Le 8 avril 2017, à Bayonne [Pyrénées-Atlantiques], une « journée du désarmement » s’est ainsi tenue, d’abord à l’hôtel de ville puis dans le cadre du rassemblement historique d’une foule immense et silencieuse. Ce désarmement a été possible grâce à Bernard Cazeneuve, le premier ministre français de l’époque, qui souhaitait l’inscrire dans le respect de l’Etat de droit – ce qui fut fait, avec la remise des coordonnées GPS des caches d’armes à Samuel Vuelta Simon, procureur de la République de Bayonne et ancien magistrat de liaison à Madrid.

Le 3 mai 2018, l’organisation ETA a annoncé sa dissolution.

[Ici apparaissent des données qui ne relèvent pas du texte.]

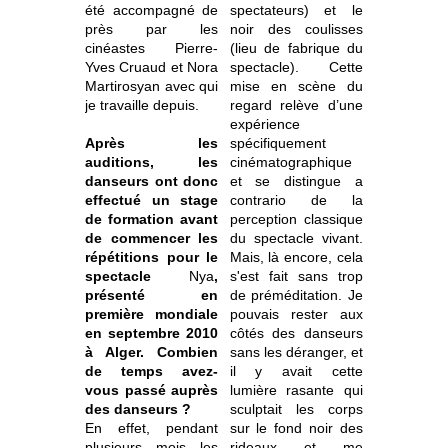
été accompagné de
spectateurs) et le
près par les
noir des coulisses
cinéastes Pierre-
(lieu de fabrique du
Yves Cruaud et Nora
spectacle). Cette
Martirosyan avec qui
mise en scène du
je travaille depuis.
regard relève d’une
expérience
Après les
spécifiquement
auditions, les
cinématographique
danseurs ont donc
et se distingue a
effectué un stage
contrario de la
de formation avant
perception classique
de commencer les
du spectacle vivant.
répétitions pour le
Mais, là encore, cela
spectacle
Nya
,
s'est fait sans trop
présenté en
de préméditation. Je
première mondiale
pouvais rester aux
en septembre 2010
côtés des danseurs
à Alger. Combien
sans les déranger, et
de temps avez-
il y avait cette
vous passé auprès
lumière rasante qui
des danseurs ?
sculptait les corps
En effet, pendant
sur le fond noir des
plusieurs mois les
rideaux et me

Dans le même temps, un espace de discussion s’est ouvert avec le ministère de la justice et la présidence de la République française sur la question des prisonniers basques. Des avancées ont eu lieu, qu’il s’agisse du rapprochement des prisonniers ou des décisions de libération conditionnelle. Mais, finalement, l’Etat n’a su répondre que par une logique de confrontation jusqu’à la fermeture du dialogue.